As of writing this post, nearly 3 weeks after the Celsius lock-out – I have come to terms with the real likelihood that I will never see those funds again. I am hoping for the best, but have mentally prepared myself for the worst. I have been a victim of a Ponzi scheme before; but this took me for significantly more money and left me feeling much more moronic then my past encounter. Rather than waste another minute more of anxiety or suffering on it, I am hoping this experience will teach me to be a better investor.
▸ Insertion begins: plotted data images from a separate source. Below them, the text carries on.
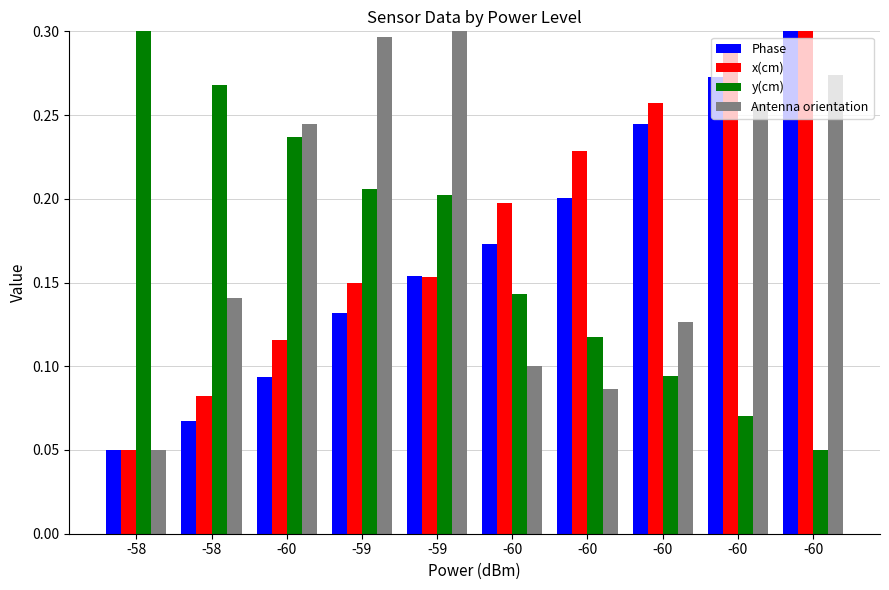

Reading left to right, transcribe all the data shown in this chart.

Phase: 0.1	0.1	0.1	0.1	0.2	0.2	0.2	0.2	0.3	0.3
x(cm): 0.1	0.1	0.1	0.1	0.2	0.2	0.2	0.3	0.3	0.3
y(cm): 0.3	0.3	0.2	0.2	0.2	0.1	0.1	0.1	0.1	0.1
Antenna orientation: 0.1	0.1	0.2	0.3	0.3	0.1	0.1	0.1	0.3	0.3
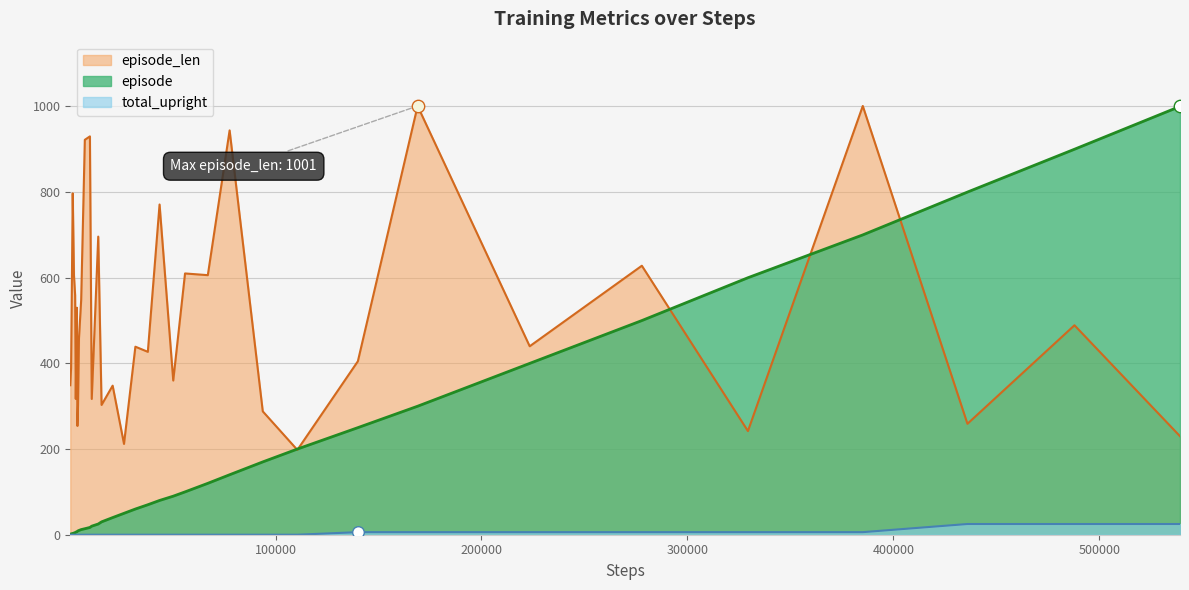

Which series has the largest Y range (max minus min)?

steps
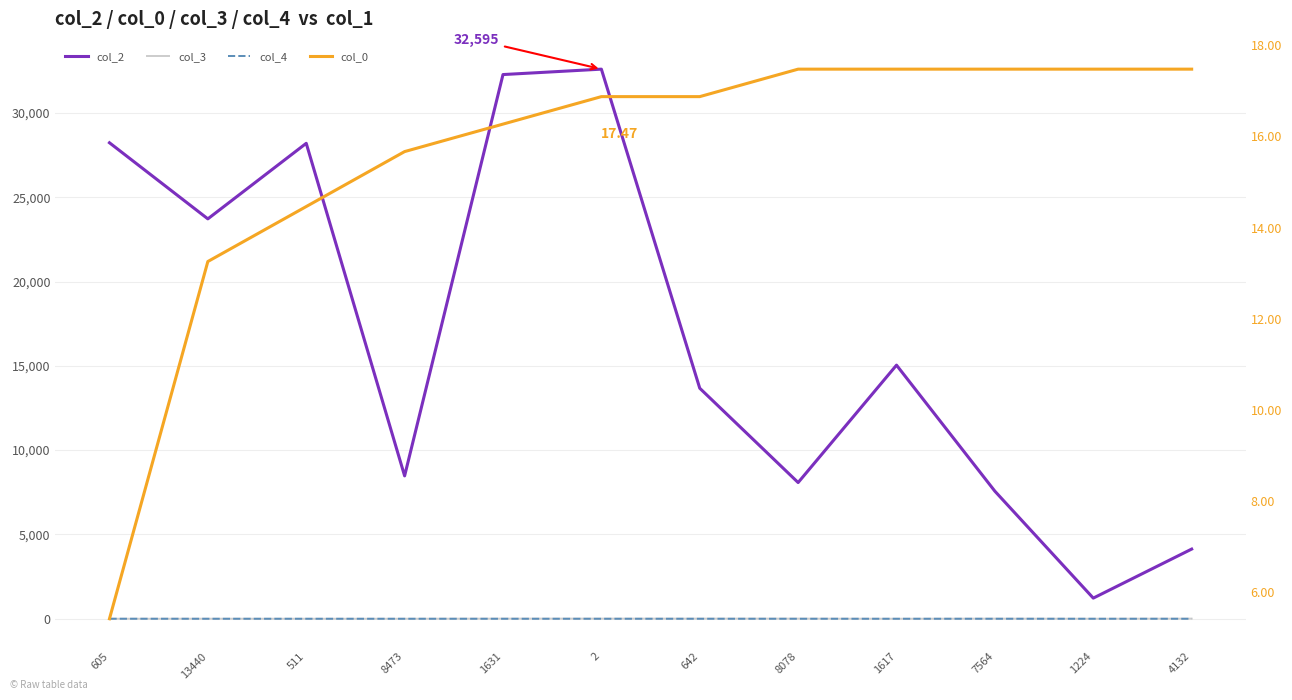

Between 8473 and 605, which is larger?

605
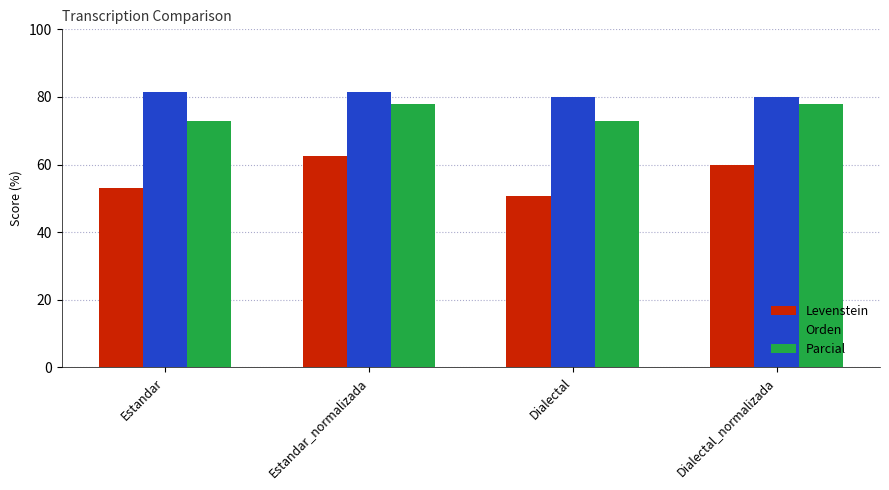

Count the Parcial values in the range 72 to 77.

2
I am reminded of the news story about the young boy who committed suicide when the Robinhood trading app allowed him to over-leverage his investments and the kid accrued losses of over $730,000. (By the way – something a little eerie I just noticed was his suicide note was found by his parents on June 12th, 2020 – exactly two years to the day from my Celsuis email.) For me, especially as a father of two boys, this article was devastating to know that some child took their own precious life over financial problems.

Fortunately, first and foremost, I value how precious life is. Monetary loss, deep in debt, being broke – it sucks while you are in the thick of it, but everyone is capable of rebuilding and recovering from the worst financial situations. For me, that means learning the lesson of ‘if it seems too good to be true, it probably is.’

Honestly, I am not sure what my investing strategy looks like moving forward. I still continue to dollar-cost average into this tumultuous stock market. I most likely will shy away from crypto for a while. And probably get my real-estate exposure with REITs versus enrolling in more risky syndication deals. Really I just want to come out of this a lot wiser.

Hopefully none of you have had to endure being the victim of something like this, but feel free to share with me your story if you are so inclined! Thanks for taking the time to read this post!